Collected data
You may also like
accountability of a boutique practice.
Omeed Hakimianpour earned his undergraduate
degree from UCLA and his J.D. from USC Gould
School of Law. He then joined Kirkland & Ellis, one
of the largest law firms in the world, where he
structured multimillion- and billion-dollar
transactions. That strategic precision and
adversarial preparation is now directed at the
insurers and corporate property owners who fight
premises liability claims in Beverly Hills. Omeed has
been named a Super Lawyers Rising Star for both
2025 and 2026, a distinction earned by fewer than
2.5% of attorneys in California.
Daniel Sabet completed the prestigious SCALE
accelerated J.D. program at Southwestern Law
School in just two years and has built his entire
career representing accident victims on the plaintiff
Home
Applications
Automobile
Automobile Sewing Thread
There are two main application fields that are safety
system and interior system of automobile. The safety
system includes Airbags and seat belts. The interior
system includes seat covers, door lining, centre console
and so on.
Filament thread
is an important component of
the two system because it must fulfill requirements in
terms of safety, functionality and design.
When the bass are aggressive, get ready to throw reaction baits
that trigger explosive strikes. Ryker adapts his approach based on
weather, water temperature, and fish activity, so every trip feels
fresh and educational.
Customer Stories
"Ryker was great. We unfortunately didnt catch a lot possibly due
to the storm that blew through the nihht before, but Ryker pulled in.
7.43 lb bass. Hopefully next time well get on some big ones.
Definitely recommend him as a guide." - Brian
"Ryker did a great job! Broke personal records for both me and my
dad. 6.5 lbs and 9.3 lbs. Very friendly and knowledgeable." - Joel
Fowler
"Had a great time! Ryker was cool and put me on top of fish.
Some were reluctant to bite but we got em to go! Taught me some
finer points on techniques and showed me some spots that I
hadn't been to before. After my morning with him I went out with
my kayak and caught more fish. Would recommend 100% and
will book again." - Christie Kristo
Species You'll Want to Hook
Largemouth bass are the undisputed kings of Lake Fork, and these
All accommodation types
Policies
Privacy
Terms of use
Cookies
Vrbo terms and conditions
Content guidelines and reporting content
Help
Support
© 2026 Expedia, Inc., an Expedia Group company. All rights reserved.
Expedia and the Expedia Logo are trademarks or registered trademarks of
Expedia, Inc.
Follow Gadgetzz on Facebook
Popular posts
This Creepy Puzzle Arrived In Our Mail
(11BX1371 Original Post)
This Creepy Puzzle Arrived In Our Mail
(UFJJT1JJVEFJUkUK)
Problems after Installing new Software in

---

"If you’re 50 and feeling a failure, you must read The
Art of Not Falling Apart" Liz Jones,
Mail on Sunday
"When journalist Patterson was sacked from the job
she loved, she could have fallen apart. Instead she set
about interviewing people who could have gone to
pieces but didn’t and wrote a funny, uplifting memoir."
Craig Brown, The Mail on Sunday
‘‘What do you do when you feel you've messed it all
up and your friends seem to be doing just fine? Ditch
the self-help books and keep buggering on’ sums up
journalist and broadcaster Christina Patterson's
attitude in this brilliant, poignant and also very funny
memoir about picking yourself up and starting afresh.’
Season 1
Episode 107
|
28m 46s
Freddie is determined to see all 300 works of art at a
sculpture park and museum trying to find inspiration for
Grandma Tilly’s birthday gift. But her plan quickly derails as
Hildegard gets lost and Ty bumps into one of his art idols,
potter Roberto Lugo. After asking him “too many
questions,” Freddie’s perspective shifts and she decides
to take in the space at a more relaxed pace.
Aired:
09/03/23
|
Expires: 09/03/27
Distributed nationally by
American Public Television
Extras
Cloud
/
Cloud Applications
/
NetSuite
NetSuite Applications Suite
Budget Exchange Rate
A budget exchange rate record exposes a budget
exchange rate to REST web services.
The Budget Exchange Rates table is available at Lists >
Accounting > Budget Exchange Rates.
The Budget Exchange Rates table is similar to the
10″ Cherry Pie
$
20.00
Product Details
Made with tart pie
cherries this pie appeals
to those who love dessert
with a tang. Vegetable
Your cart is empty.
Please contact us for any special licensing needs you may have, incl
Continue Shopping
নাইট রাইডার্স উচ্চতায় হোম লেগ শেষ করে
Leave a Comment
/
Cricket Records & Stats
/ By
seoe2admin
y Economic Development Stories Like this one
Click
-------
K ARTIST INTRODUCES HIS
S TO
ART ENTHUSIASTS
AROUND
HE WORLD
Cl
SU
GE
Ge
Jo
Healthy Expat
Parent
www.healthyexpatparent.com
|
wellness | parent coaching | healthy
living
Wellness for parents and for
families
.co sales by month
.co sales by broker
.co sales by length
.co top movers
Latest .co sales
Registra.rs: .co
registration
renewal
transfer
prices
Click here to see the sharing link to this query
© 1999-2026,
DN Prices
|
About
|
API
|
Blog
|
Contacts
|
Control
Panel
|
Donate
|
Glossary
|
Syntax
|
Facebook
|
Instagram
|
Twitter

▸ INSTRUCTIONS FOR THE TASK:
Locate each line in the records that contains the string "seat", treating uppercase and lowercase as different, and copy those lines.

▸ EXPECTED OUTPUT:
system includes Airbags and seat belts. The interior
system includes seat covers, door lining, centre console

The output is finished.